A wise, leather-and-lace-clad sage once said, “I’ve been afraid of changing ’cause I’ve built my life around you.” (Yes, that sage was Stevie Nicks. We love you, Stevie.)

And that’s exactly why it’s so hard to move on after a bad breakup, social scientist Gary Lewandowski says in the TED talk above. The relationships we’re in define us, sustain us and, yep, they can absolutely break us when they end, the Monmouth University professor says.

But a split doesn’t have to leave you permanently broken. In fact, Lewandowski’s research has shown that a breakup can oftentimes be a very good thing. In 2007, he and his team asked 155 undergraduates who had recently broken up and hadn’t rebounded to describe the breakup’s overall impact on them.
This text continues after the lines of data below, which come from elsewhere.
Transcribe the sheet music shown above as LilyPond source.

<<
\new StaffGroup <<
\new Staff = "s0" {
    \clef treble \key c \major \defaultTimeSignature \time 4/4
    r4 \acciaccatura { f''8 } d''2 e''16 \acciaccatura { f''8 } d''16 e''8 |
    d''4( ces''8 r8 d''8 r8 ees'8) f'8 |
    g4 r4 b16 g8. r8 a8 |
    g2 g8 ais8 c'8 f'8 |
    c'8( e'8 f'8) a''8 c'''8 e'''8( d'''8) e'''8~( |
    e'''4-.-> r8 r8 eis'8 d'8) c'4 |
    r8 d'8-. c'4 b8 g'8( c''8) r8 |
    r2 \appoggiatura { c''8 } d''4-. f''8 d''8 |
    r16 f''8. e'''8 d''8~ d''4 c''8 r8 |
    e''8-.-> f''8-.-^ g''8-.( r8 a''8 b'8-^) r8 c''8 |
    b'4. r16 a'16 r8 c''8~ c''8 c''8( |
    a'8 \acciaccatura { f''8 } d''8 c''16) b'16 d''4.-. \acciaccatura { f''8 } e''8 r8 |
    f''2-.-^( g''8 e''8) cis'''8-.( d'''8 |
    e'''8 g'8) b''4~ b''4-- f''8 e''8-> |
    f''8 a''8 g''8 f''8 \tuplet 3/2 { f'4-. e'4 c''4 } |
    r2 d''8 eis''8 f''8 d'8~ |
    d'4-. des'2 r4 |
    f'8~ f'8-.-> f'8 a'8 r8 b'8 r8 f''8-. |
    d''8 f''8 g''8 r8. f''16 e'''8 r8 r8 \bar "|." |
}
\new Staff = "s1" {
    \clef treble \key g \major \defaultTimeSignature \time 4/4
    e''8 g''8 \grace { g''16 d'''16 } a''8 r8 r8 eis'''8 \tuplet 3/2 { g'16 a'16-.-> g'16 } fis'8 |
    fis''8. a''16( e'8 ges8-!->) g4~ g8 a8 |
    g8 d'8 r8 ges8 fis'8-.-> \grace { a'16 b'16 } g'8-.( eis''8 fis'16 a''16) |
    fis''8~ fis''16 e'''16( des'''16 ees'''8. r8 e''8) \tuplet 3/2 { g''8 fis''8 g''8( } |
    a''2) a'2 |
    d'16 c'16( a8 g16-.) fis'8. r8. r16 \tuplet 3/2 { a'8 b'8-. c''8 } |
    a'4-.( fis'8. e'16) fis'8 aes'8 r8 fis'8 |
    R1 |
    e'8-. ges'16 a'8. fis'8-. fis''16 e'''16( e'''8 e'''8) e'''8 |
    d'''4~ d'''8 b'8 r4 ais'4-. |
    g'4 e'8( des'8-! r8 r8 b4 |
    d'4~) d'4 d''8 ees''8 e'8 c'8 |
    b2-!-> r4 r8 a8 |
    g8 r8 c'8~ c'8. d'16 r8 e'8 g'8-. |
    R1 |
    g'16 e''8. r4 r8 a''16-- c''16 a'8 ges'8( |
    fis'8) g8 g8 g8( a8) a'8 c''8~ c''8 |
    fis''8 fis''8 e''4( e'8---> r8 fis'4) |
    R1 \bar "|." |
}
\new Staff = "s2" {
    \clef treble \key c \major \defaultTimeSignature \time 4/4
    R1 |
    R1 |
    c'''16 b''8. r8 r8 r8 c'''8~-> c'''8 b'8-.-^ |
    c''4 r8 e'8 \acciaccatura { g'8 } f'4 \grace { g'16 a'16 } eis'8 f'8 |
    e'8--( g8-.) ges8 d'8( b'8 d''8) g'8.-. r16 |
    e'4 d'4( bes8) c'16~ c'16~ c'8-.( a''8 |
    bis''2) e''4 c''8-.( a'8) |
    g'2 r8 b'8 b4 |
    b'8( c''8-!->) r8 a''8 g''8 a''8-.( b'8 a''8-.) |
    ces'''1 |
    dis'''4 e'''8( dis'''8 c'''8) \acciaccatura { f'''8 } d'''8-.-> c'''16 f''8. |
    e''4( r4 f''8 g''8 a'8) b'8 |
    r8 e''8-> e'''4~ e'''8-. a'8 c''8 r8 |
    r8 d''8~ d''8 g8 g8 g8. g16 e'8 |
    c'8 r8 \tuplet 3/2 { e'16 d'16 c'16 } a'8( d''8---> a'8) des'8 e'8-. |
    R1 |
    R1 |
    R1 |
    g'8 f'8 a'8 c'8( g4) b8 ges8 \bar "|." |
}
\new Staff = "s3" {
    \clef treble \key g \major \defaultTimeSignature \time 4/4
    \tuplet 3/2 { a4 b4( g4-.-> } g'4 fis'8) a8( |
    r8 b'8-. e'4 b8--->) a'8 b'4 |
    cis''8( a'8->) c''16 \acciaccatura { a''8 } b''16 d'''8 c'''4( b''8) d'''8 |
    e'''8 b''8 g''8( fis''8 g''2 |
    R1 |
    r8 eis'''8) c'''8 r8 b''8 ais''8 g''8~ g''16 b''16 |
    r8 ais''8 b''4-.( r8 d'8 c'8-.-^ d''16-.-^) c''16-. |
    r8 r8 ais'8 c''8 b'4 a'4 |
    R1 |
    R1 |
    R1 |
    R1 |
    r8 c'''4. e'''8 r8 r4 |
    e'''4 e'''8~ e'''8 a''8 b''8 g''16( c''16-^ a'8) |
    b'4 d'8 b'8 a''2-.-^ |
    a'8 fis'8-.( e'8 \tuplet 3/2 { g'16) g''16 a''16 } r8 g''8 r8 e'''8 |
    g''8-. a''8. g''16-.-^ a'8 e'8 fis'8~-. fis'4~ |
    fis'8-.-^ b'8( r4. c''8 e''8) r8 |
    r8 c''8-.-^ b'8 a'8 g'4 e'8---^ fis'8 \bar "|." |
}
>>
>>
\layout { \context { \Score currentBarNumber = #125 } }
A majority (41.3 percent) rated their breakup experience as positive, while 25.7 percent said it was neutral. Just 33 percent reported that the breakup was negative.

What did the happy-after-heartbreak people do differently? They found themselves, Lewandowski says. As he explains it, a lot of failed relationships involve one partner holding the other back. Breaking up can sometimes allow people to rediscover themselves and the activities that bring them happiness.

“They’re experiencing what I call the rediscovery of their self, which is recapturing the things you may have sacrificed or diminished while you were in a relationship,” he says. “When your relationship doesn’t help you become a better person, ending it does.”

In short, if you’re feeling particularly bad about the end of a relationship, get back out there and do the things you love: Hit the gym and endorphin it up or go play World of Warcraft into the wee small hours of the morning, if that’s more your thing. And if you’re still feeling down, remind yourself of what Lewandowski says in the clip above: “Great relationships seldom fail, bad ones do as they should.”